**EXERCICE PROPOSÉ A:**
Résumez en deux phrases l'extrait ci-dessous sur l'immigration au Québec.

**EXTRAIT FOURNI:**
- - - - - - -

Continuant à surfer sur ces peurs de l’envahissement, Legault a affirmé vouloir réduire le nombre d’immigrants de 10 000 personnes chaque année le faisant passer de 50 000 personnes à 40 000 personnes. Tout à sa logique intégrationniste, il proposait de faire passer aux personnes migrantes un test des valeurs avec une possible expulsion à la clé des personnes qui ne réussiraient pas ce test. Tout cela se faisant au nom de nécessaires mesures favorisant une véritable intégration. Cherchant à ne pas être en reste sur ces questions, Jean-François Lisée, sans fixer de cible, en appelait à des experts pour fixer les seuils de l’immigration choisie. Ce dernier exigeait même que les personnes désirant immigrer au Québec aient une bonne connaissance de la langue française avant même de mettre les pieds sur le territoire du Québec.
Toute cette approche de la CAQ et du PQ ont contribué à nourrir la parole xénophobe pour qui l’immigration est présentée comme un danger pour la langue et la culture française, un danger de régression pour les valeurs égalitaires, et particulièrement des rapports égalitaires hommes – femmes comme si la domination patriarcale était dépassée dans la société québécoise ce qui n’est évidemment pas le cas. Poussant le bouchon encore plus loin, la droite nationaliste présentait même l’immigration ( que ce soit les réfugié-e-s ou la migration économique) comme un obstacle de plus dressé sur l’avancée de lutte pour l’indépendance. On hésitait dans cette mouvance à affirmer (voir les articles de Joseph Facal dans le Journal de Montréal) à présenter l’augmentation de l’immigration comme une manœuvre visant à renforcer la base électorale des partis fédéralistes. Pas étonnant que toute cette logique de peur et d’exclusion ait conduit la CAQ et le PQ à rejeter la tenue d’une commission sur le racisme systémique au Québec sous prétexte que cette dernière déboucherait sur une stigmatisation du peuple québécois comme raciste alors qu’il s’agissait essentiellement de définir les formes que prenaient les discriminations pour mieux les combattre. Le PLQ devait céder à cette démagogie xénophobe et abandonner le projet de tenir une telle commission d’enquête.
Combattre les peurs et les idées xénophobes, faire prévaloir les besoins humains et ouvrir les frontières
Dans la situation internationale actuelle, le renforcement des flux migratoires est à l’ordre du jour. Les frontières résisteront de moins en moins à la force de ces derniers. Les tentatives de l’oligarchie régnante de dresser des murs ne font que plonger une partie de plus en plus importante des personnes migrantes dans des situations d’inégalité, de surexploitation et de non-droit. Il faut en finir avec la crispation autour des politiques sécuritaires et démonter le fantasme de l’invasion.

- - - - - - -

**Enregistrements bruts:**

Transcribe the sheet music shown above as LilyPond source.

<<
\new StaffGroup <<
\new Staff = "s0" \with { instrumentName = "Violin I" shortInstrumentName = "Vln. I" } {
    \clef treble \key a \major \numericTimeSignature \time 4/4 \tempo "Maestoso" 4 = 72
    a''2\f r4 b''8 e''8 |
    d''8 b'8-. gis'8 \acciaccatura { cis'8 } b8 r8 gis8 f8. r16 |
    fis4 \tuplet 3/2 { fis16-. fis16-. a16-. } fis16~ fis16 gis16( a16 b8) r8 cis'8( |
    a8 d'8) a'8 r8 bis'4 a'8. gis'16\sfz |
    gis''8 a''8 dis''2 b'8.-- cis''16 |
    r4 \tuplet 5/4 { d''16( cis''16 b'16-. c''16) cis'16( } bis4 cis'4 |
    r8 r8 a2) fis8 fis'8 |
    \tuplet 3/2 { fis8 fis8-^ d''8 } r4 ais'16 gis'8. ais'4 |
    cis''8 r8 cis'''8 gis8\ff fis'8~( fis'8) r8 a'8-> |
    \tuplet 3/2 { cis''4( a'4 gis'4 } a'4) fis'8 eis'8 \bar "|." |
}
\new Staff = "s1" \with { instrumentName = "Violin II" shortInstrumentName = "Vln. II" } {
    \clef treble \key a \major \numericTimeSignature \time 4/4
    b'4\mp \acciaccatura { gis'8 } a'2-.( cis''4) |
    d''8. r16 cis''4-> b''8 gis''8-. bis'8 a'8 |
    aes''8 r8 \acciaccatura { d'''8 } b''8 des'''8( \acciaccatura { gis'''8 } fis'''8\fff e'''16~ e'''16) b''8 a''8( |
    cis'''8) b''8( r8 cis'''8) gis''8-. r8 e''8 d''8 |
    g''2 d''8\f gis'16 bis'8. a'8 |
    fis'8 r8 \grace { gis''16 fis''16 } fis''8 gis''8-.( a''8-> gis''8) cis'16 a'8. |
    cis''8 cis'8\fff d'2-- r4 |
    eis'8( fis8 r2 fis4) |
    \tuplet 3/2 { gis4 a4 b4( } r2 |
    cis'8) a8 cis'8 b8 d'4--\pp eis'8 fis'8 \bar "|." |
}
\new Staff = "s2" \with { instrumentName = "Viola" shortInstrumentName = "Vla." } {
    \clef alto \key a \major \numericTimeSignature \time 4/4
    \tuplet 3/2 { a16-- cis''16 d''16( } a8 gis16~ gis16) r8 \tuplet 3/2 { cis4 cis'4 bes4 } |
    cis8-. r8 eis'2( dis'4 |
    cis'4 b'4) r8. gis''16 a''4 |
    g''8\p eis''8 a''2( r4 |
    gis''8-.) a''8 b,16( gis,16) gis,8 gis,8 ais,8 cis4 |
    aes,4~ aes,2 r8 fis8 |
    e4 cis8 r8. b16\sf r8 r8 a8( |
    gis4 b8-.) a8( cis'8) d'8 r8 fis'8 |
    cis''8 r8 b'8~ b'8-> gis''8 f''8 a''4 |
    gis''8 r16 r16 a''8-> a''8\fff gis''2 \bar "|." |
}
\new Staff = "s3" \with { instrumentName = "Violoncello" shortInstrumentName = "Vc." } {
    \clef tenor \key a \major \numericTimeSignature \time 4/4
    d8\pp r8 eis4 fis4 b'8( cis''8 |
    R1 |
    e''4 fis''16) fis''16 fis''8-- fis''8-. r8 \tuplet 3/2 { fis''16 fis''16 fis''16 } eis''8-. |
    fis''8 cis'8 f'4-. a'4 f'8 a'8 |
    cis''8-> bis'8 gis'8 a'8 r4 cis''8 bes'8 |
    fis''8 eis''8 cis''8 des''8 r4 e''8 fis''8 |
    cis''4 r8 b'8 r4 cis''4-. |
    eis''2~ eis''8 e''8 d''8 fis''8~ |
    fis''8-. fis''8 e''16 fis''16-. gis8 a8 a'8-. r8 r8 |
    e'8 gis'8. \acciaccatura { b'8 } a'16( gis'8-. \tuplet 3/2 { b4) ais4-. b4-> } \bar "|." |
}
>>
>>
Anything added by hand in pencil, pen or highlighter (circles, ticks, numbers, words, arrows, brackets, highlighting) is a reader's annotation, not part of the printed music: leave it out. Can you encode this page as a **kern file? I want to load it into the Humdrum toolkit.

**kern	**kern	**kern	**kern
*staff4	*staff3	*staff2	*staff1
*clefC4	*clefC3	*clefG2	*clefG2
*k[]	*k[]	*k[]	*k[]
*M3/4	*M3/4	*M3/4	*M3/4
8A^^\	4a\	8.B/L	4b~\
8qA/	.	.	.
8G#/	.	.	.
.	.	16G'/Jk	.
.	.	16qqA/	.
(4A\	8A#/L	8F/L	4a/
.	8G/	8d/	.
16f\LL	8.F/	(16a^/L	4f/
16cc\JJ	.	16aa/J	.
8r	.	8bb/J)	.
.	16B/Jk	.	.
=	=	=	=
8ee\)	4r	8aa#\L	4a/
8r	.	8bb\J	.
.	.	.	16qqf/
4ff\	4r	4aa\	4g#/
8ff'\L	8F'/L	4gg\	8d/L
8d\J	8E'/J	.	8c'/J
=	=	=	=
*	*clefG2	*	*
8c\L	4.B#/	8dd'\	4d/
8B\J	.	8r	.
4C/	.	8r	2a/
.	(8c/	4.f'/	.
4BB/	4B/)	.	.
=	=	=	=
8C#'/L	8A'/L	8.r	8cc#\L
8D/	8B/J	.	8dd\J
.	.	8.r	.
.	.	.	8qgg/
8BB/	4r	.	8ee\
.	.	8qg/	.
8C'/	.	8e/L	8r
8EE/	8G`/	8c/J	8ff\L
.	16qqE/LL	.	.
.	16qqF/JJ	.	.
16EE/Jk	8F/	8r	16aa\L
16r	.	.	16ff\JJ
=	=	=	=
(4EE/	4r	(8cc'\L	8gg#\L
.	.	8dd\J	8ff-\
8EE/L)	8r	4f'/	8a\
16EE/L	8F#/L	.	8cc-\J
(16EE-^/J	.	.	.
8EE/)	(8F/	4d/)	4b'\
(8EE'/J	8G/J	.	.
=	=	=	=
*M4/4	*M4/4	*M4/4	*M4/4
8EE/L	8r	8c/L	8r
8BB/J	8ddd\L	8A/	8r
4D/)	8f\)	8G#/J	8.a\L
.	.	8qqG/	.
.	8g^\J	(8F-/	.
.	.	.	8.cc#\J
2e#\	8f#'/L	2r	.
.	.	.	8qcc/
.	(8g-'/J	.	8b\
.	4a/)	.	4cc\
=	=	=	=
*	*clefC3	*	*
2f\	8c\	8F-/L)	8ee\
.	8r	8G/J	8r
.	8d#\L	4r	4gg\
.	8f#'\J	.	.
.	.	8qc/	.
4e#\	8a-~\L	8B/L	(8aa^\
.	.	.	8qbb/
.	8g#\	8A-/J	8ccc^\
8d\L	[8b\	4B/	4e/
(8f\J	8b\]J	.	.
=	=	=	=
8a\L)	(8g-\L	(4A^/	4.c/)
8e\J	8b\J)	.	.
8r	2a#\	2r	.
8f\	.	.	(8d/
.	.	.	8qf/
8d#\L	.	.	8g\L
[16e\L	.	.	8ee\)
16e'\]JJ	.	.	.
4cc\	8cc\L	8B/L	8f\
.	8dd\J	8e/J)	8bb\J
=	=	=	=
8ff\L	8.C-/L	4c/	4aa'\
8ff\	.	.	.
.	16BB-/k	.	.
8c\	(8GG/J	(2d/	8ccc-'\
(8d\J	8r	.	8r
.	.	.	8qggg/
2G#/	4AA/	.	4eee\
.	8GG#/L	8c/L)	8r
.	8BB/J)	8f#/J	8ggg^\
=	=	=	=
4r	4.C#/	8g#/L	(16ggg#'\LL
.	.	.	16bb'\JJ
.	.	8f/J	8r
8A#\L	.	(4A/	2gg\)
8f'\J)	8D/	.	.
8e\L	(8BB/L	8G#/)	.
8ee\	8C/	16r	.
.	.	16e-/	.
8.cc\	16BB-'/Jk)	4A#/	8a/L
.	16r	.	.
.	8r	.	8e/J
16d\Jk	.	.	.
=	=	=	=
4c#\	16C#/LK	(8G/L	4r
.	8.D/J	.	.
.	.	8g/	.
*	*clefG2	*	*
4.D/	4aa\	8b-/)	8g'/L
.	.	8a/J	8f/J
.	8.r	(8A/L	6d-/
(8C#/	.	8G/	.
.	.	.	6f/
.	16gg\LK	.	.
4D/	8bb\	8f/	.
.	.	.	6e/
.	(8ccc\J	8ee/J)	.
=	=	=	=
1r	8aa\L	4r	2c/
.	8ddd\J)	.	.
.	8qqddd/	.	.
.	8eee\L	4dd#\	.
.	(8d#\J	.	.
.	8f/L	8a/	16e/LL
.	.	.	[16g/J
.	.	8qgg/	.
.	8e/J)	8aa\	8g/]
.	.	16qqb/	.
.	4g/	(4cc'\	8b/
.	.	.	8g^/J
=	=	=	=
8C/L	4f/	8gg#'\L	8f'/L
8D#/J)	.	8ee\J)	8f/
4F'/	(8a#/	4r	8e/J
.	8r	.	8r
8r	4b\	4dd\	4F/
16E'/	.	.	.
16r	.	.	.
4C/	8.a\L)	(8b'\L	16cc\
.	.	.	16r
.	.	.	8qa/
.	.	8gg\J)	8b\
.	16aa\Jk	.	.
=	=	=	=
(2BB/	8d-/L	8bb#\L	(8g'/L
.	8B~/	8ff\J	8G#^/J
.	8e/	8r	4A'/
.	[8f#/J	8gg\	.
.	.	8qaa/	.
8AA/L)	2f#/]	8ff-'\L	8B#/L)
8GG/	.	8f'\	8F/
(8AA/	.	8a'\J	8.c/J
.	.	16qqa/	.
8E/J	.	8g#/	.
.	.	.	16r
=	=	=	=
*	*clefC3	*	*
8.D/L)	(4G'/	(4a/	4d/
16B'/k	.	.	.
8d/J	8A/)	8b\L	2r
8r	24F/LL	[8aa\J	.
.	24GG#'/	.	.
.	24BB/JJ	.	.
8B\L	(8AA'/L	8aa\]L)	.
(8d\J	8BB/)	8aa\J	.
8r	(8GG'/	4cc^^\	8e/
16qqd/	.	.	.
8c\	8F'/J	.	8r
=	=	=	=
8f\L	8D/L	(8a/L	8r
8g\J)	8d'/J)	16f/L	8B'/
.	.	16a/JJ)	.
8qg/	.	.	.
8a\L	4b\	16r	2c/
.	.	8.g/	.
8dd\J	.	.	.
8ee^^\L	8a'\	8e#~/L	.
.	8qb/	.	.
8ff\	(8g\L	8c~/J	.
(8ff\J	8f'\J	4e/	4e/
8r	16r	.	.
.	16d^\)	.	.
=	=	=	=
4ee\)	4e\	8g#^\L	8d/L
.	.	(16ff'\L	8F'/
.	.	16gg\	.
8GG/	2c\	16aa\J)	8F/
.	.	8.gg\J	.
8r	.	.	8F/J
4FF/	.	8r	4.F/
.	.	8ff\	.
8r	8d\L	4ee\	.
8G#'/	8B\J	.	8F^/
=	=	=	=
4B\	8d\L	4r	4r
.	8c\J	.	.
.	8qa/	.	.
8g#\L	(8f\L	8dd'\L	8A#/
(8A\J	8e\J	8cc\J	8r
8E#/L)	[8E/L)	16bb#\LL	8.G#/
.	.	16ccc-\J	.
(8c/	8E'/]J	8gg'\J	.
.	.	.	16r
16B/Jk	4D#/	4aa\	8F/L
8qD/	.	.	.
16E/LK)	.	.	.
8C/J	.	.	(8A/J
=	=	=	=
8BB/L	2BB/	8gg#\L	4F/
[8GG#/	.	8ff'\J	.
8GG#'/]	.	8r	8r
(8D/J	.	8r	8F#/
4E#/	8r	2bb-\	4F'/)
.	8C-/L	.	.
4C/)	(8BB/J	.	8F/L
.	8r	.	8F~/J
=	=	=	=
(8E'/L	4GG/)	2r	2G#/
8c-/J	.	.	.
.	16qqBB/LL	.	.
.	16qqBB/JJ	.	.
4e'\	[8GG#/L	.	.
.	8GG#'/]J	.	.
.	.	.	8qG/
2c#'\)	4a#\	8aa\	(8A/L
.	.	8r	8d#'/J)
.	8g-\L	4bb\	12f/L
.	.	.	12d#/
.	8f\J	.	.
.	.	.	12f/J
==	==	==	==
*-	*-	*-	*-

- - - - - - -

**EXERCICE PROPOSÉ B:**
Repérez dans les enregistrements ci-dessus chaque ligne qui contient la chaîne « with », en tenant compte de la casse, et recopiez-la.

**RÉSULTAT FINAL A:**
Legault a proposé de faire passer l'immigration de 50 000 à 40 000 personnes par année et d'imposer aux personnes migrantes un test des valeurs pouvant mener à l'expulsion, tandis que Jean-François Lisée exigeait une bonne connaissance du français avant l'arrivée au Québec. Selon l'extrait, cette approche de la CAQ et du PQ a nourri la parole xénophobe et les a conduits à rejeter une commission sur le racisme systémique, alors qu'il faudrait en finir avec les politiques sécuritaires et démonter le fantasme de l'invasion.

**RÉSULTAT FINAL B:**
\new Staff = "s0" \with { instrumentName = "Violin I" shortInstrumentName = "Vln. I" } {
\new Staff = "s1" \with { instrumentName = "Violin II" shortInstrumentName = "Vln. II" } {
\new Staff = "s2" \with { instrumentName = "Viola" shortInstrumentName = "Vla." } {
\new Staff = "s3" \with { instrumentName = "Violoncello" shortInstrumentName = "Vc." } {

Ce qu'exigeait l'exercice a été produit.